Your output must be the line containing "X166270711Y-55880000I-1170711J0D01*" followed by every later line in the entries below, all copied exactly.
** Opening Data block **
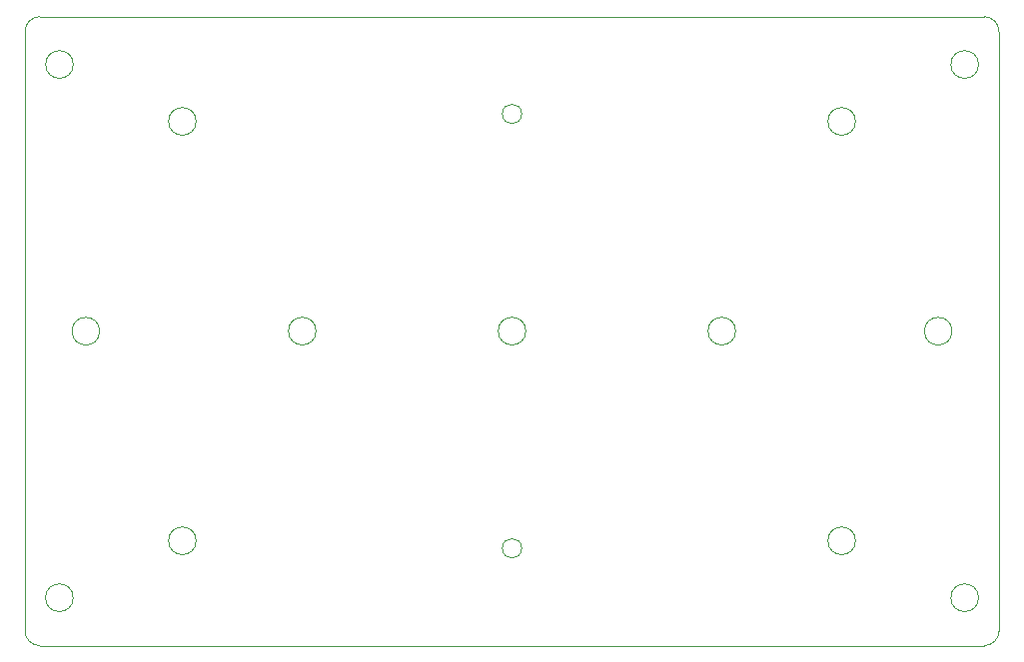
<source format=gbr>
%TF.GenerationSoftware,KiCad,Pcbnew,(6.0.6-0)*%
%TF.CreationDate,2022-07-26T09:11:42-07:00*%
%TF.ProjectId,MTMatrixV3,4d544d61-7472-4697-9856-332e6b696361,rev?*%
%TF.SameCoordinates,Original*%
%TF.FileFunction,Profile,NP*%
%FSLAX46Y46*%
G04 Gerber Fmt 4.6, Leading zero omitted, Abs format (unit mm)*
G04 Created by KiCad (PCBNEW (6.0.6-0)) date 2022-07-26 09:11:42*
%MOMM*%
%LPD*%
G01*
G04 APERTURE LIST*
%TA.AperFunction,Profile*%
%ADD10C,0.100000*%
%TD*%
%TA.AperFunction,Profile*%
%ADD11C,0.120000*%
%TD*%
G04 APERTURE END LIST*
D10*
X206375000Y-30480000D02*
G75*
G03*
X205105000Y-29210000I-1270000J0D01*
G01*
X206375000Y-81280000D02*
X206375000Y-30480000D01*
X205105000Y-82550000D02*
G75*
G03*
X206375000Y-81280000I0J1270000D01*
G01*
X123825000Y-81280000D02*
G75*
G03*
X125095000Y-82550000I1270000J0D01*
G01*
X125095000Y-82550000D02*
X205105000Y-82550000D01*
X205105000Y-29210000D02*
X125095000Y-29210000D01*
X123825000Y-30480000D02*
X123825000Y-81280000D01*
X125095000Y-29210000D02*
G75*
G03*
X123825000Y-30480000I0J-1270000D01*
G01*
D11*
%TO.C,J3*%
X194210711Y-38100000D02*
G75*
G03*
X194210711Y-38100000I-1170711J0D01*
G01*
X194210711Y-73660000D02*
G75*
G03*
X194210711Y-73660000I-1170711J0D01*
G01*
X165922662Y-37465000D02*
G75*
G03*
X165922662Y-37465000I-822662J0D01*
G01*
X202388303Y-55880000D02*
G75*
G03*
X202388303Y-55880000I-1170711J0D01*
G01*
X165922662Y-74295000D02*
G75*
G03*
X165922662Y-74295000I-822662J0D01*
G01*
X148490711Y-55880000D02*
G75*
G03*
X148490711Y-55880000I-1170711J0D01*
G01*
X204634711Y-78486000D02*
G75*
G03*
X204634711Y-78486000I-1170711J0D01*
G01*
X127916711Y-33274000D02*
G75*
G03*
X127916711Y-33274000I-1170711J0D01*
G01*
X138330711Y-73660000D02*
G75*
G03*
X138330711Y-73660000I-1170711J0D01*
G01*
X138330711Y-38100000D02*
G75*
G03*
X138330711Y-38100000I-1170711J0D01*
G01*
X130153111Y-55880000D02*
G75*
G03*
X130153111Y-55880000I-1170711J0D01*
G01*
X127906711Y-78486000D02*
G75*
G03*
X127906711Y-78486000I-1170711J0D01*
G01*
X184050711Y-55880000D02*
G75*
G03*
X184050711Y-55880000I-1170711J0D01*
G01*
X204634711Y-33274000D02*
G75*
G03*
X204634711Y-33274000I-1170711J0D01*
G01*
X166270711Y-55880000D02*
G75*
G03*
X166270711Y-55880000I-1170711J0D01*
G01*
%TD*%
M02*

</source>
** Closing Data block **
Solution below →
X166270711Y-55880000I-1170711J0D01*
G01*
%TD*%
M02*

</source>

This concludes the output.